**TASK DIRECTIONS**
Go through the material below and please tally the lines that hold the word "each"; the number alone is the answer.

── EXTRACTED RECORDS

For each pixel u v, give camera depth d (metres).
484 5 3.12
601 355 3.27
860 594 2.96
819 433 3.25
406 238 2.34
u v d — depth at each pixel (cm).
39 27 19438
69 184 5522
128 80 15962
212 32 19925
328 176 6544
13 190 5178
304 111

────
── EXTRACTED RECORDS

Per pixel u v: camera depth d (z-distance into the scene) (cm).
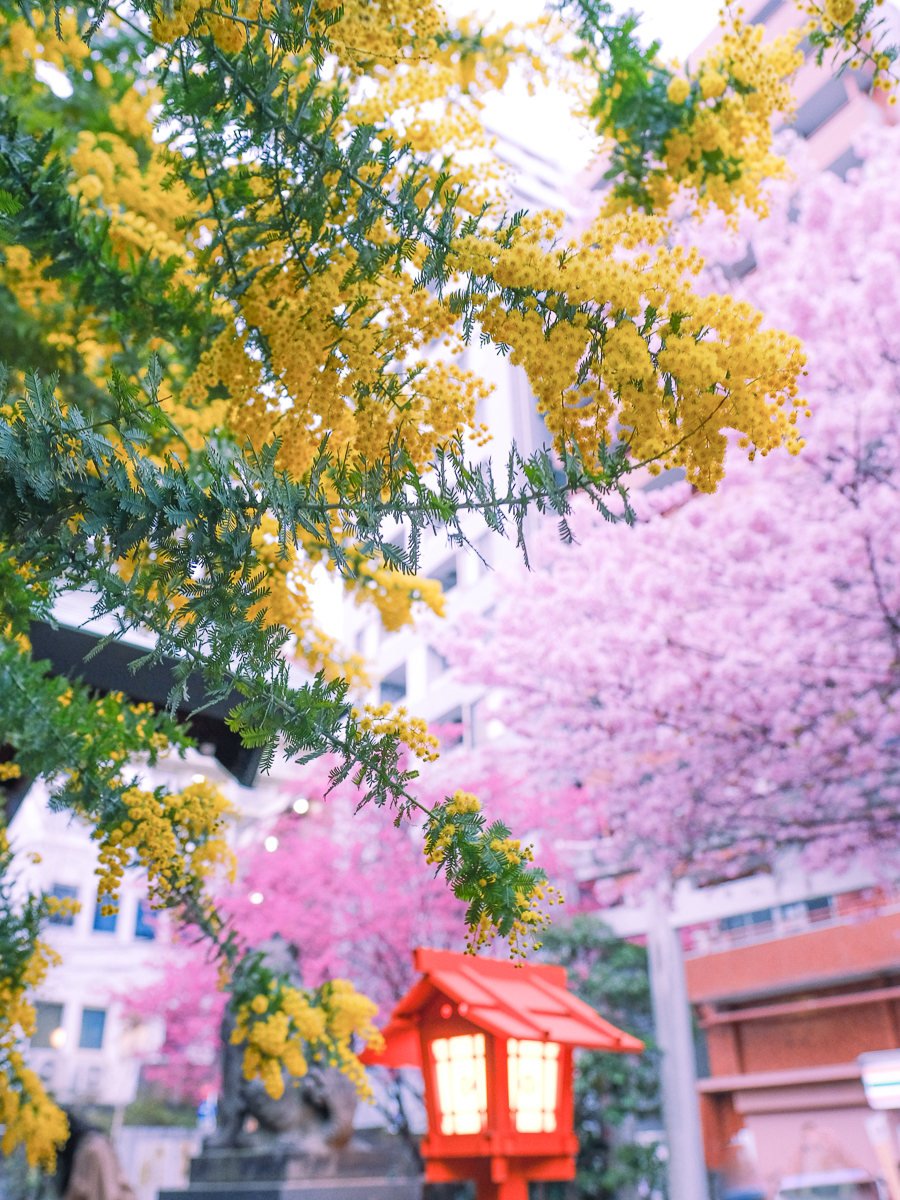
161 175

────

**REPLY TO THE TASK**
2